I guess I'd prefer that people shoot themselves in the foot with their own automatic failover schemes, instead of using a publicized ready-to-use system which has marketing materials (name, website, spec, multiple implementations) which lead them to believe it is bulletproof, and these systems end up being used in for a bunch of general-purpose cases without specific consideration for their failure modes. In this case, the "marketing" is just the fact that you're behind it, and redis really is solid for what it is.
(Usually I avoid automatic promotion/fail-over altogether. It's often not a good idea. Instead I find some application-specific way of operating in a degraded state until a human operator can confirm a configuration change. So service is degraded for some minutes, but potential calamity of automatic systems doing wrong things with lots of customer data is averted.)

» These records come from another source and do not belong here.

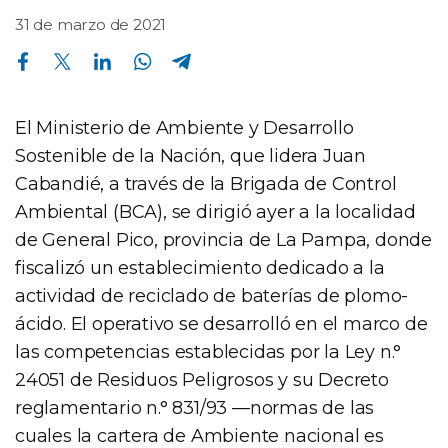
31 de marzo de 2021
Compartir en Facebook
Compartir en Twitter
Compartir en Linkedin
Compartir en Whatsapp
Compartir en Telegram
El Ministerio de Ambiente y Desarrollo
Sostenible de la Nación, que lidera Juan
Cabandié, a través de la Brigada de Control
Ambiental (BCA), se dirigió ayer a la localidad
de General Pico, provincia de La Pampa, donde
fiscalizó un establecimiento dedicado a la
actividad de reciclado de baterías de plomo-
ácido. El operativo se desarrolló en el marco de
las competencias establecidas por la Ley n.°
24051 de Residuos Peligrosos y su Decreto
reglamentario n.° 831/93 —normas de las
cuales la cartera de Ambiente nacional es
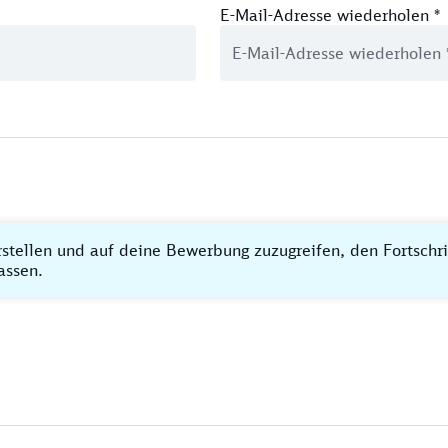
E-Mail-Adresse wiederholen
*
rstellen und auf deine Bewerbung zuzugreifen, den Fortschr
assen.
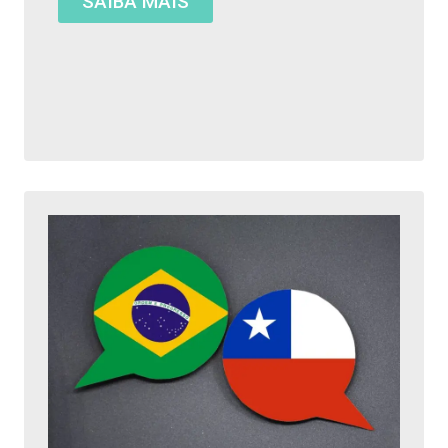
SAIBA MAIS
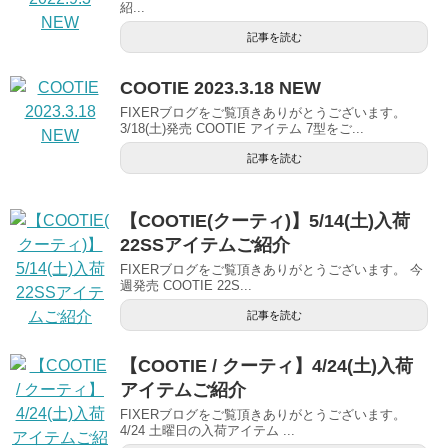
紹...
記事を読む
COOTIE 2023.3.18 NEW
FIXERブログをご覧頂きありがとうございます。
3/18(土)発売 COOTIE アイテム 7型をご...
記事を読む
【COOTIE(クーティ)】5/14(土)入荷
22SSアイテムご紹介
FIXERブログをご覧頂きありがとうございます。 今
週発売 COOTIE 22S...
記事を読む
【COOTIE / クーティ】4/24(土)入荷
アイテムご紹介
FIXERブログをご覧頂きありがとうございます。
4/24 土曜日の入荷アイテム ...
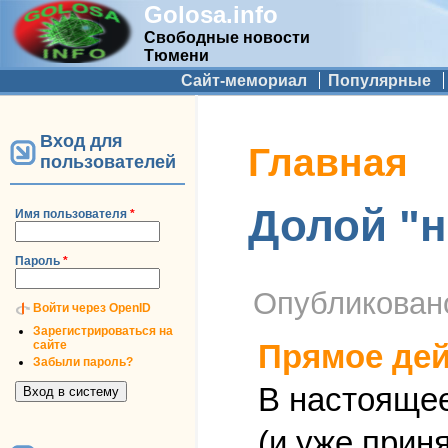
Golosa.info
Свободные новости
Тюмени
Дополнительное меню
Сайт-мемориал
Популярные
Вход для
Вы здесь
Главная
пользователей
Долой "н
Имя пользователя
*
Пароль
*
Опубликова
Войти через OpenID
Зарегистрироваться на
сайте
Прямое дей
Забыли пароль?
В настоящее
(и уже приня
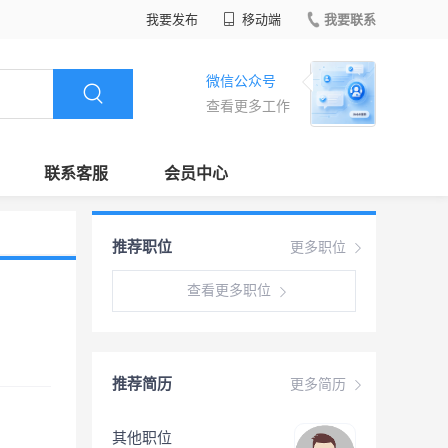
我要发布
移动端
我要联系
微信公众号
查看更多工作
联系客服
会员中心
推荐职位
更多职位
查看更多职位
推荐简历
更多简历
其他职位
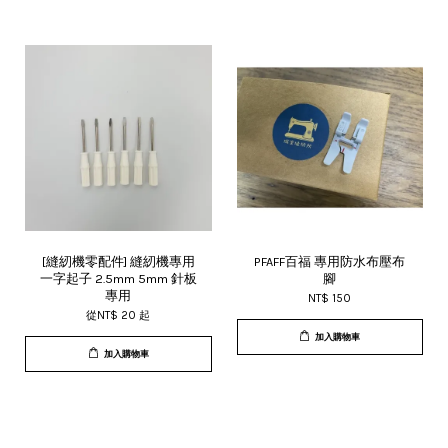
[縫紉機零配件] 縫紉機專用
PFAFF百福 專用防水布壓布
一字起子 2.5mm 5mm 針板
腳
專用
NT$ 150
從
NT$ 20
起
加入購物車
加入購物車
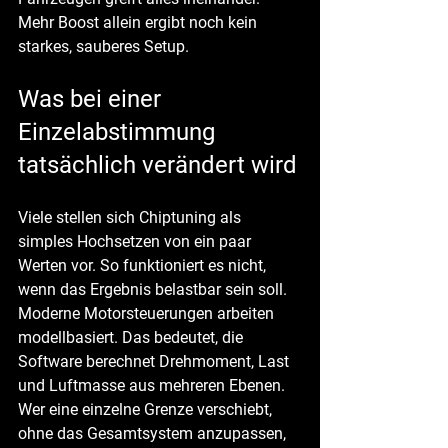
Mehr Boost allein ergibt noch kein 
starkes, sauberes Setup.
Was bei einer 
Einzelabstimmung 
tatsächlich verändert wird
Viele stellen sich Chiptuning als 
simples Hochsetzen von ein paar 
Werten vor. So funktioniert es nicht, 
wenn das Ergebnis belastbar sein soll. 
Moderne Motorsteuerungen arbeiten 
modellbasiert. Das bedeutet, die 
Software berechnet Drehmoment, Last 
und Luftmasse aus mehreren Ebenen. 
Wer eine einzelne Grenze verschiebt, 
ohne das Gesamtsystem anzupassen, 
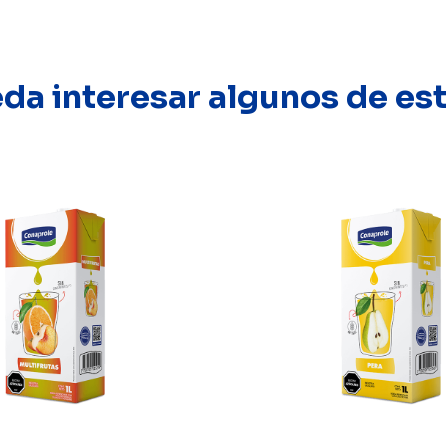
eda interesar algunos de e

It's really not your responsibility to make sure the open source software you offer to the world for free is used appropriately. But people like me will be annoyed when it contributes to the over-complicated-and-not-working messes (not directly your fault) we have to clean up :)

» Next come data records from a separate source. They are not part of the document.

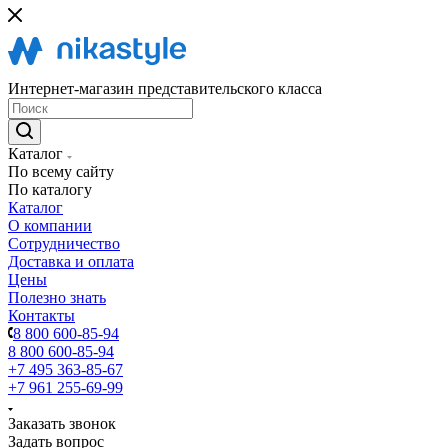
Интернет-магазин представительского класса
Каталог
По всему сайту
По каталогу
Каталог
О компании
Сотрудничество
Доставка и оплата
Цены
Полезно знать
Контакты
8 800 600-85-94
8 800 600-85-94
+7 495 363-85-67
+7 961 255-69-99
Заказать звонок
Задать вопрос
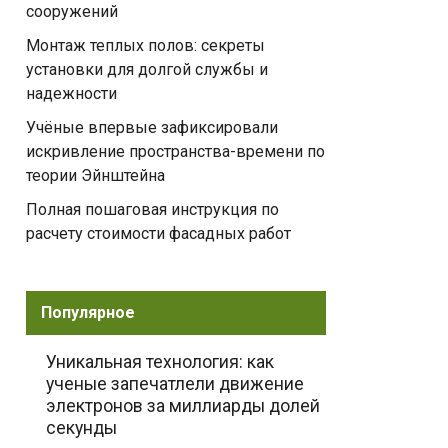
сооружений
Монтаж теплых полов: секреты
установки для долгой службы и
надежности
Учёные впервые зафиксировали
искривление пространства-времени по
теории Эйнштейна
Полная пошаговая инструкция по
расчету стоимости фасадных работ
Популярное
Уникальная технология: как
ученые запечатлели движение
электронов за миллиарды долей
секунды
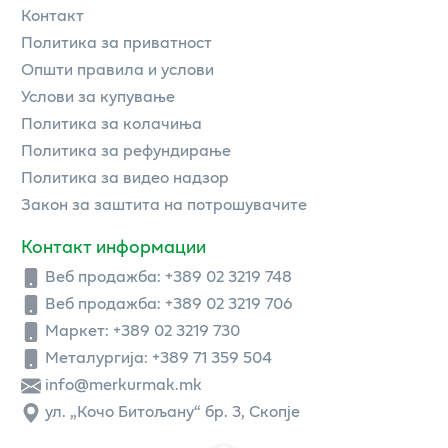
Контакт
Политика за приватност
Општи правила и услови
Услови за купување
Политика за колачиња
Политика за рефундирање
Политика за видео надзор
Закон за заштита на потрошувачите
Контакт информации
Веб продажба:
+389 02 3219 748
Веб продажба:
+389 02 3219 706
Маркет: +389 02 3219 730
Металургија: +389 71 359 504
info@merkurmak.mk
ул. „Кочо Битољану“ бр. 3, Скопје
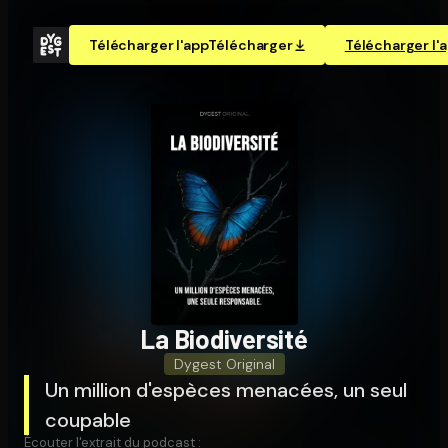
Télécharger l'app
Télécharger
Télécharger l'
La Bio­di­ver­si­té
Dygest Original
Un million d'espèces menacées, un seul
coupable
Écouter l'extrait du podcast :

One specific comment: http://redis.io/topics/distlock notes the random value used to lock/unlock to prevent unlocking a lock from another process. But at that point, the action just before the unlock could very well also have been done after the lock was acquired by another process. So while this is a good way to keep the lock state from being corrupted, it is really a side-note rather than a prominent feature, since if this happens, the data the lock was protecting could well have been corrupted.